--- Excerpted passage Enclosed Below ---

The former-mentioned section relates to applications after they have been completed, allowed, and passed to issue. The origin of this section dates back as far as 1863.

In the act approved March 3, 1873, it was held that if the final fee for a patent allowed was not paid within six months thereafter, the patent should be withheld, "and the invention therein described should become public property as against the applicant therefor."

It would appear that this law was enacted upon the representation of the Commissioner in his annual report for 1861, dated February 13, 1862, that the Office was suffering disadvantageously by the postponement of the payment of a great many final fees.

This act was amended by the act of June 25, 1864, which extended the privilege of renewing the patent within six months to any person having an interest in the invention, whether as an inventor or assignee. The act of 1863 was again specially amended by the act of March, 1865, which for the first time extended the privilege of renewing the application to two years after the date of the allowance of the original application, and the language of the section of that act relating to this matter was incorporated without change into the act of 1870. But in the act of 1870 that provision of the act of 1863 in force until 1870, enacting that the invention, as against the applicant, should become public property, was omitted.

It here may be stated that the requirement compelling applicants to prosecute their applications within two years, or else to show to the satisfaction of the Commissioner that such delay was unavoidable, was enacted March 2, 1861, two years prior to the act of 1863, and was in force contemporaneously therewith until 1870.

There is an injustice apparently resulting from this discrimination which the law makes between the applications which have not been prosecuted within two years after an action by the Office and applications which have been prosecuted with diligence and passed to issue. In the former case applicant may keep his case alive for a number of years; or, after the application has become abandoned by operation of law, he may renew it by showing that his delay was unavoidable; or he may discard the old application altogether and file a new one in its

place, whereas the applicant or owner of the forfeited application-an application which has passed the ordeal of examination and been deemed worthy of a patent-is debarred from renewing the same at all, or from showing unavoidable delay, after the expiration of two years subsequent to the allowance of the original application.

But this apparent unjust discrimination has existed in the law for fourteen years. If it had been the design of the legislature to have put them all on the same footing, it certainly would not have passed a special act making the distinction.

But it is a maxim of interpretation that it is not to be presumed that the legislature intended any part of a statute to be without meaning. To regard these forfeited applications on the same footing as incomplete and abandoned applications, and allow a new application to be filed, or the delay explained by affidavits, however equitable the construction, would remove the distinction between the two classes of cases, and leave the imperative language of section 4897 without any meaning whatever.

--- End of Enclosed Excerpted passage ---
--- Stored data Enclosed Below ---

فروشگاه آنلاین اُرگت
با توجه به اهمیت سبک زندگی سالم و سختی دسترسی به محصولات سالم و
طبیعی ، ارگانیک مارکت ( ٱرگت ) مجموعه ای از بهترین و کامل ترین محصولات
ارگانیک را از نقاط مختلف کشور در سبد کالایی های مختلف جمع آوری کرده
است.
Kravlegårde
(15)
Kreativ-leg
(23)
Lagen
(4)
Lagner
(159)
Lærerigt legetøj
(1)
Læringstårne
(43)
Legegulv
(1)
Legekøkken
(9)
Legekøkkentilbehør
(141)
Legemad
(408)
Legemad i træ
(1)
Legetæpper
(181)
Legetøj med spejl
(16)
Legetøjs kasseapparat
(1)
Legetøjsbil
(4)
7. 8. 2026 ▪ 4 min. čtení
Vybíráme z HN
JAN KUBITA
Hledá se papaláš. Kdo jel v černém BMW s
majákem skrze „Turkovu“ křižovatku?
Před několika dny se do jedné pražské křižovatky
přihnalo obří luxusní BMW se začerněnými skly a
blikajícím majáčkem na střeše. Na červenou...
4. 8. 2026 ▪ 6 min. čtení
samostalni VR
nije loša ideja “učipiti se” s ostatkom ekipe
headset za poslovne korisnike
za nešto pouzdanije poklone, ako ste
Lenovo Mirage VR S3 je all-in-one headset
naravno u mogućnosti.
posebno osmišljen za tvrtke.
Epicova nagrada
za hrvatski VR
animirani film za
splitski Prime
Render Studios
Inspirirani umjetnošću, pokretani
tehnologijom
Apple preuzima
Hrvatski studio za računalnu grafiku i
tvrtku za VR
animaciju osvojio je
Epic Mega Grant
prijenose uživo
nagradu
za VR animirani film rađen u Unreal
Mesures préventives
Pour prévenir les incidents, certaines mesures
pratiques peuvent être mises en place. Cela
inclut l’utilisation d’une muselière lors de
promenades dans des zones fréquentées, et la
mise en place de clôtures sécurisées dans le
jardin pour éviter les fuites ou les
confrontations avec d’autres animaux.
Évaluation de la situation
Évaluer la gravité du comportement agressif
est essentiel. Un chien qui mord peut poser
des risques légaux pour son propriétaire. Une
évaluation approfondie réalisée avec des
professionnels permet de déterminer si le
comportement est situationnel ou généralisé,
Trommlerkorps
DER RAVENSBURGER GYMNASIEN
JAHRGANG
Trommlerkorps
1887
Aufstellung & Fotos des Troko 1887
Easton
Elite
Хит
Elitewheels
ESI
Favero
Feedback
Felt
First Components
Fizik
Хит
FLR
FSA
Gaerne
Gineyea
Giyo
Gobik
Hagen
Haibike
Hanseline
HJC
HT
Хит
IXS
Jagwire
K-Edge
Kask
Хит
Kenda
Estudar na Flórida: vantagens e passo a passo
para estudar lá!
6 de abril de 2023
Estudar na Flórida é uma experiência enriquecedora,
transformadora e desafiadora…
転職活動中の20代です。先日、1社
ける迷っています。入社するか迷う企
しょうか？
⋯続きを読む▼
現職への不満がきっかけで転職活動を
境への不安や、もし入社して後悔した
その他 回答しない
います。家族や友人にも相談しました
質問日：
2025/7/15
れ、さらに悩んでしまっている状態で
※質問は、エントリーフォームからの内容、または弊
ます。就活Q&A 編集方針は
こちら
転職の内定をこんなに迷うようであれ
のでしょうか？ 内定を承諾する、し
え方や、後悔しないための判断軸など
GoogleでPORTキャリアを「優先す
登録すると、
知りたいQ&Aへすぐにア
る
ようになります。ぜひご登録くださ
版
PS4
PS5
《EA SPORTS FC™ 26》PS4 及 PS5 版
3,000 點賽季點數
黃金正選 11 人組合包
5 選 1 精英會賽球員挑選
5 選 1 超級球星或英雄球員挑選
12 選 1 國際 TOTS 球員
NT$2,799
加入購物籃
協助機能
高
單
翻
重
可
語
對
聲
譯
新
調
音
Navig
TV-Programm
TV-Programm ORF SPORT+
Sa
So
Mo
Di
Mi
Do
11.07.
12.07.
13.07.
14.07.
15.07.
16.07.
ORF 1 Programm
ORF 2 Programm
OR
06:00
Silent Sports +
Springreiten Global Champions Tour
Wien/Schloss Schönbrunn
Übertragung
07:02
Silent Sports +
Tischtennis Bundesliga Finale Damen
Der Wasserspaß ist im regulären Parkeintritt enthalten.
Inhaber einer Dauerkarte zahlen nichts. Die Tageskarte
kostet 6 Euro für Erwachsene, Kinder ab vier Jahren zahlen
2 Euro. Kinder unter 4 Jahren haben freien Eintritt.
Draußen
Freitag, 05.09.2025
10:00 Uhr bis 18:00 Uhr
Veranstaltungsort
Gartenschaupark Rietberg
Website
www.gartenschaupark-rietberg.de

--- End of Enclosed Stored data ---

#### [Required actions]
[1] Translate this sentence from the patent-law passage into Spanish: "But this apparent unjust discrimination has existed in the law for fourteen years."
[2] In the entries, starting with the first line and going on through the line with "tvrtku za VR", switch "headset" to "device" wherever it occurs. Give back only those lines, with everything else unchanged.
The entries have no connection to the patent-law passage.

#### [Responses to the exercise]
[1] Pero esta aparente discriminación injusta ha existido en la ley durante catorce años.

[2]
فروشگاه آنلاین اُرگت
با توجه به اهمیت سبک زندگی سالم و سختی دسترسی به محصولات سالم و
طبیعی ، ارگانیک مارکت ( ٱرگت ) مجموعه ای از بهترین و کامل ترین محصولات
ارگانیک را از نقاط مختلف کشور در سبد کالایی های مختلف جمع آوری کرده
است.
Kravlegårde
(15)
Kreativ-leg
(23)
Lagen
(4)
Lagner
(159)
Lærerigt legetøj
(1)
Læringstårne
(43)
Legegulv
(1)
Legekøkken
(9)
Legekøkkentilbehør
(141)
Legemad
(408)
Legemad i træ
(1)
Legetæpper
(181)
Legetøj med spejl
(16)
Legetøjs kasseapparat
(1)
Legetøjsbil
(4)
7. 8. 2026 ▪ 4 min. čtení
Vybíráme z HN
JAN KUBITA
Hledá se papaláš. Kdo jel v černém BMW s
majákem skrze „Turkovu“ křižovatku?
Před několika dny se do jedné pražské křižovatky
přihnalo obří luxusní BMW se začerněnými skly a
blikajícím majáčkem na střeše. Na červenou...
4. 8. 2026 ▪ 6 min. čtení
samostalni VR
nije loša ideja “učipiti se” s ostatkom ekipe
device za poslovne korisnike
za nešto pouzdanije poklone, ako ste
Lenovo Mirage VR S3 je all-in-one device
naravno u mogućnosti.
posebno osmišljen za tvrtke.
Epicova nagrada
za hrvatski VR
animirani film za
splitski Prime
Render Studios
Inspirirani umjetnošću, pokretani
tehnologijom
Apple preuzima
Hrvatski studio za računalnu grafiku i
tvrtku za VR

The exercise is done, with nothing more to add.